Aboard the Entrante Presidente, the captives were served lobster fritters and a tangy mango sorbet. Hunger overcame their pride and anxiety.

Juan Carlos Reyes, who was in a celebratory mood, told them what would come next. “Of course you will not be killed, because there’s no need. A small launch will take you from my yacht to the Big Game Club in Bimini. There you’ll be met by Bahamian customs and immigration officers. For the next several days, you will have a most difficult time trying to return to Miami.”

Britt Montero started to speak, but the millionaire cut her off. “Miss Montero, don’t ever think about calling in a story to your newspaper. Your cellular has already been disabled and your accommodations in Bimini, unfortunately, will be too rustic for telephone jacks.”

Britt said, “You’ll never get away with it.”

“Oh, I will. Easily, in fact. By the time you get out, I’ll be on my way to Havana.”

Angrily, Fay Leonard said, “You can’t silence us.”

“Nor would I want to,” said Juan Carlos Reyes. “Miss Leonard, I’ll have my own version of these events, which will be substantiated by an esteemed scientist from Harvard, and also by Mr. Schwartz, if he still wishes to be paid for his services.”

Mickey hung his head.

“My recollection,” Reyes went on, “is that Miss Leonard and Miss Montero, having heard of my million-dollar offer for proof of Castro’s death, greedily attempted to defraud me. They constructed a flimsy hoax involving a Castro impersonator and a delusional old woman, Miss Sands, in the hopes I’d fall for it—”

“That’s ridiculous!” Fay shouted.

“Maybe, maybe not.” Reyes took a sip of rum. “Miss Montero, do your readers know how little your newspaper pays you? A million dollars would buy lots of cat food, no?”

Britt chewed her lower lip, and thought of her callow young editors. Assuming her story would eventually get published, she wondered what she could possibly write about the severed heads that would make any sense.

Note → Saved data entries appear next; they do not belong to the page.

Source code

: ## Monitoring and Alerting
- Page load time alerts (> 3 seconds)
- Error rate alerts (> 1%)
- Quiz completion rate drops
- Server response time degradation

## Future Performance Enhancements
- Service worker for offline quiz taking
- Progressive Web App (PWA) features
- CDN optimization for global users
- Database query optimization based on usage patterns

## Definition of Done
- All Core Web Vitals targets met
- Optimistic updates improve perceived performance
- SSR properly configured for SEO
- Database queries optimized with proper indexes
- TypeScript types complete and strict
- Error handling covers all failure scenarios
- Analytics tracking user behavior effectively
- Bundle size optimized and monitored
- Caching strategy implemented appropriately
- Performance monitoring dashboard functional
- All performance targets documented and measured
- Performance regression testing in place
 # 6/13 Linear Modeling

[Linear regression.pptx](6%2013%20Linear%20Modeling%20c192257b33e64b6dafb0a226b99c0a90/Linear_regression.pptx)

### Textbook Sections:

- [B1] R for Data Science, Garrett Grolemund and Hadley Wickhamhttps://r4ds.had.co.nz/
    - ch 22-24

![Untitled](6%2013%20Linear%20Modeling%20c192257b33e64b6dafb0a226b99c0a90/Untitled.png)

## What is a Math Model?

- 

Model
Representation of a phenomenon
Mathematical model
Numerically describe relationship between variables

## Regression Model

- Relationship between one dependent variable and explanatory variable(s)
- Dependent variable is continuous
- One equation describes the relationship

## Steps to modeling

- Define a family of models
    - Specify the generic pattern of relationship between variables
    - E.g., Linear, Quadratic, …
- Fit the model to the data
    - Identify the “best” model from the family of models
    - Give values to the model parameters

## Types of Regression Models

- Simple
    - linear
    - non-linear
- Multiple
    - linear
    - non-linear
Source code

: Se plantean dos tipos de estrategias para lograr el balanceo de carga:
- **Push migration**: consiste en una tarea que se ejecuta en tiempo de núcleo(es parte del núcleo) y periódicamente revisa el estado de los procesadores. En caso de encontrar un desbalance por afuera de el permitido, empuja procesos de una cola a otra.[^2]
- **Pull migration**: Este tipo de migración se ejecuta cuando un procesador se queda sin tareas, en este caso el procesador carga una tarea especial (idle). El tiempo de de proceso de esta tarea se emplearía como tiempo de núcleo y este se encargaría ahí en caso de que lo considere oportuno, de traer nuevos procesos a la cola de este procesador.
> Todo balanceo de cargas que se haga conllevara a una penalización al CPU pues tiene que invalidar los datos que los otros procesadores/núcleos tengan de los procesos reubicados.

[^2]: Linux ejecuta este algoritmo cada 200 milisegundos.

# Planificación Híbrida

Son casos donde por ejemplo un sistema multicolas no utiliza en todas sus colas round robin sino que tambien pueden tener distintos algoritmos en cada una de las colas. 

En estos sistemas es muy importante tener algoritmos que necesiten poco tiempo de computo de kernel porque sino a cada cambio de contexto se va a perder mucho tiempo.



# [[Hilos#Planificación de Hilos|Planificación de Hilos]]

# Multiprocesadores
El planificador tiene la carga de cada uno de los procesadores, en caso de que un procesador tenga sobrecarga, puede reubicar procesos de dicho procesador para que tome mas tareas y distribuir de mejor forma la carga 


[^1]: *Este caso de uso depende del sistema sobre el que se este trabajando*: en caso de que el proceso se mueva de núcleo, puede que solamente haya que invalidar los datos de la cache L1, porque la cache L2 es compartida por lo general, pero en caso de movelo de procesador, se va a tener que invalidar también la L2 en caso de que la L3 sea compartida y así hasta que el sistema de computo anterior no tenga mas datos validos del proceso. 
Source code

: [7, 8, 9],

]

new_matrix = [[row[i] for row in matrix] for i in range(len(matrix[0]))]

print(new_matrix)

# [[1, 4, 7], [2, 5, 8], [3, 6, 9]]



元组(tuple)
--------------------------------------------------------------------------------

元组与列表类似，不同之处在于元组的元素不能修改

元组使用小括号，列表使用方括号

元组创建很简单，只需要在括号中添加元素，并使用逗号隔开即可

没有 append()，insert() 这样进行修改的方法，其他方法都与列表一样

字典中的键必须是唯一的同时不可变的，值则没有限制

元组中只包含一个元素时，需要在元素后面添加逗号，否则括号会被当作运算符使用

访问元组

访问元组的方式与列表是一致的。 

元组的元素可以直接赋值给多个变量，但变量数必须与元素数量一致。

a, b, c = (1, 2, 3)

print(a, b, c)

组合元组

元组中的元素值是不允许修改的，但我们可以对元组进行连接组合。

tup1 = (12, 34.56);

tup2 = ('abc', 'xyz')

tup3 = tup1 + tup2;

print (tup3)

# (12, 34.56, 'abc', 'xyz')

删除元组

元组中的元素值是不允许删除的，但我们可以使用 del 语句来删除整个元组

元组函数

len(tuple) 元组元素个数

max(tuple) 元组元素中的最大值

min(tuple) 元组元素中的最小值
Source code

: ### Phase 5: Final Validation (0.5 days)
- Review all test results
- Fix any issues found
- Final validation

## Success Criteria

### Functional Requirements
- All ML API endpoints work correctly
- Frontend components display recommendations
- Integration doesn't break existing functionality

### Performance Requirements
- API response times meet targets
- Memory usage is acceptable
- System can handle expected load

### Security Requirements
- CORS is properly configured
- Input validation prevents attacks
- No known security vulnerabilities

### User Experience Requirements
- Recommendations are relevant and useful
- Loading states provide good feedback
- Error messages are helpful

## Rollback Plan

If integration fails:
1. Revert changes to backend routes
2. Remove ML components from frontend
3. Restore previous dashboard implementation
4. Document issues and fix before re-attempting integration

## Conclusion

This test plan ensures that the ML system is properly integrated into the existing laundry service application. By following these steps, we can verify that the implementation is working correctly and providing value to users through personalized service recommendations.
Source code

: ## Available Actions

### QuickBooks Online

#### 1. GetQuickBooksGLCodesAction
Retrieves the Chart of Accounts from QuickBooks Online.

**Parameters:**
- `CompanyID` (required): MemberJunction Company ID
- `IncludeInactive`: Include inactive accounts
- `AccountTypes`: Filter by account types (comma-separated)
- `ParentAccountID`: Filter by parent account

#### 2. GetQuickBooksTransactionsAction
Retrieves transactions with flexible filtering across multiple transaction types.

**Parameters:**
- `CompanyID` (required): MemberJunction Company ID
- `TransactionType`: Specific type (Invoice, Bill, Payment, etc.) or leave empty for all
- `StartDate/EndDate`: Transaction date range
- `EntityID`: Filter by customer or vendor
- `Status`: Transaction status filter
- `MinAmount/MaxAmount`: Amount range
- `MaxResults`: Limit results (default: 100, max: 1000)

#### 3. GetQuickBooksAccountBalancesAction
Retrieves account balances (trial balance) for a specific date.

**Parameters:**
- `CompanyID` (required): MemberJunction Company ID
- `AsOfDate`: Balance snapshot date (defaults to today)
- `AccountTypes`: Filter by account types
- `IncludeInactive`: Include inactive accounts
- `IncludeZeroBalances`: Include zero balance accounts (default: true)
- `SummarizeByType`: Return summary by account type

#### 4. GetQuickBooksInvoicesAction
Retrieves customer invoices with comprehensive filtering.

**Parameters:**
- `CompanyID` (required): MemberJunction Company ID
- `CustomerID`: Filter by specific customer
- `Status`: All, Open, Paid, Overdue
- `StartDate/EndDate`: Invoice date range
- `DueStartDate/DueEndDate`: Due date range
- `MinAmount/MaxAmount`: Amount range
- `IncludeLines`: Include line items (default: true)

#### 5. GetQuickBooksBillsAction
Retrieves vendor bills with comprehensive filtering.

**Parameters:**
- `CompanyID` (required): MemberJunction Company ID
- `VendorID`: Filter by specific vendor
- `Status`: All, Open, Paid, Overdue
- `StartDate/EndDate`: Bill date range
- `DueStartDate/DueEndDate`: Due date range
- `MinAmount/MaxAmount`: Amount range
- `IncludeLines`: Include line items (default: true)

Juan Carlos Reyes rose. “Randy will take you to the launch.” He bowed slightly toward Lilia. “I’m sorry your heart is broken, Miss Sands, but I’m not at all sorry your infamous lover is dead. My only regret is that I didn’t kill him myself.”

“As if you could,” Lilia said venomously. “Little cockroach that you are. Cowardly limp-noodled—”

“Enough,” Mickey Schwartz cut in.

“—rotten little crook!”

Juan Carlos Reyes wagged a mocking finger at Lilia Sands. “Now is that any way,” he asked, “to address the next president of a free Cuba?”

It was a good plan; a solid plan. A plan that would’ve worked, if only the real Fidel Castro had not been insulted, propositioned, and mugged in broad daylight on Miami Beach.

The messy murders of the two men in room 105—that hadn’t bothered Castro, for he’d known of it in advance. He even knew what the police still did not know: the victims’ names (Hector Pupo and Mike Weston), and why they’d had to die (they were loud, careless, and knew too much).

A security matter handled by experts who made it look amateurish—Fidel understood such things.

However, the arrival of the perky cleanup crew had put him on edge. Castro was rattled by the knowledge that murders were so common in South Florida that swabbing up crime scenes was a full-time trade, and evidently a lucrative one.

Franklin and Marlis, the workers who came to room 105, were too talky and inquisitive. They stared dubiously at Fidel’s Korean-made toupee, and posed snoopy questions disguised as banter. Fidel, as usual, pretended not to understand English. It was all he could do not to retch during Franklin’s graphic monologue about the effects of gastric acids on suede upholstery.